Нелепая, ибо такое предположение (а не предложение) высказал не Климкин, а польский журналист Земовит Щерек. Министр иронически предложил прокомментировать его предположение: “Очікую на цікаві коментарі”. Смайлик в конце фразы ему не помог. Или помог? В общем, вышло, как в старой армейской поговорке: “Если приказ может быть понят неправильно, он будет понят неправильно”.
Почему дискуссия предсказуемая? Ну, кроме весны…

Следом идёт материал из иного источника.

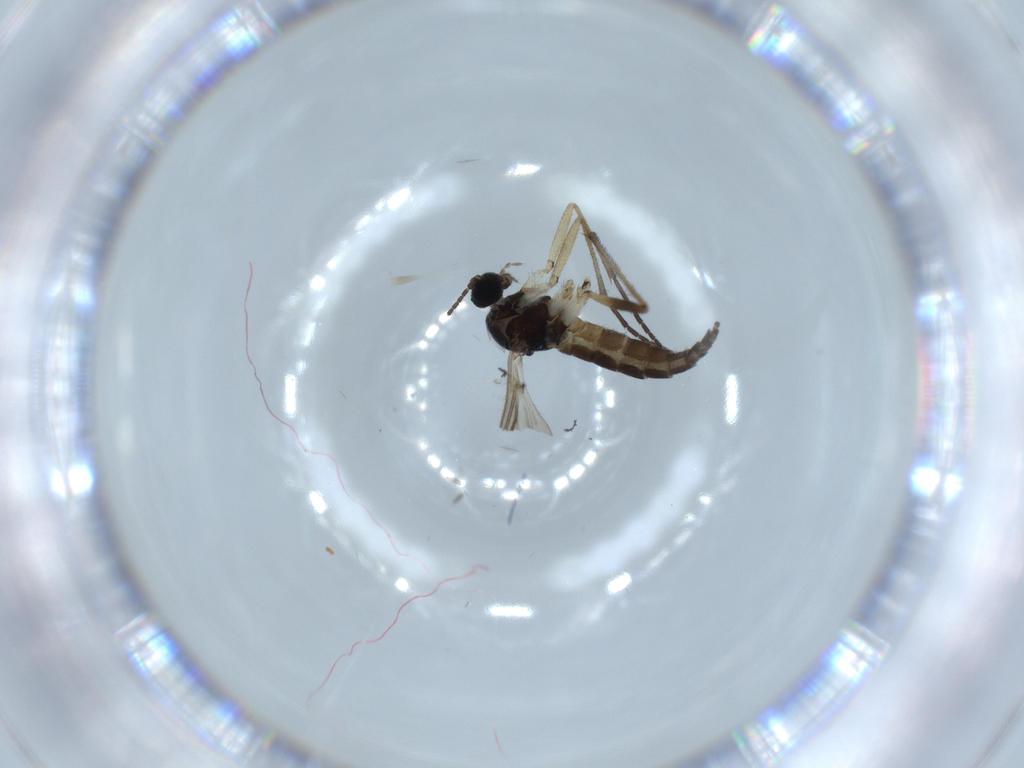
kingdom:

Потому что в глазах общества от власти (причем любой, преступной или постпреступной) можно ожидать всего, чего угодно. Точнее сказать, что бы власть ни делала, как бы ни корячилась, общество с гораздо бЧльшим удовольствием представит ее действия в самом идиотском виде и будет это взахлеб обсуждать, чем искать там здравый реформаторский смысл. Не поверите, но он там бывает.

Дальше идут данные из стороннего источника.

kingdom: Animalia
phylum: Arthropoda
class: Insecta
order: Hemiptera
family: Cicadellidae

Безусловно, Россия и ее коллаборанты проводят эффективную работу по идиотизации восприятия любых действий Украины. Как внутри страны, так и за ее пределами. Но справедливости ради нужно сказать, что как-то уж очень сильно выдумывать поводы им для этого не приходится.
В процессе дискуссии, накликанной (или насмайленой?) господином министром, были ссылки на Кемаля Ататюрка, который ввел в Турции латиницу. Да, было такое в 1928 году. В стране, в которой по тем временам лишь примерно 10% умели читать и писать. И это была лишь малая часть огромных экономических и социальных изменений, которые предварялись новой Конституцией 1924 года и военной однопартийной диктатурой, осчастливившие, мягко говоря, отнюдь не всех. Вспомним хотя бы турецких курдов или армян.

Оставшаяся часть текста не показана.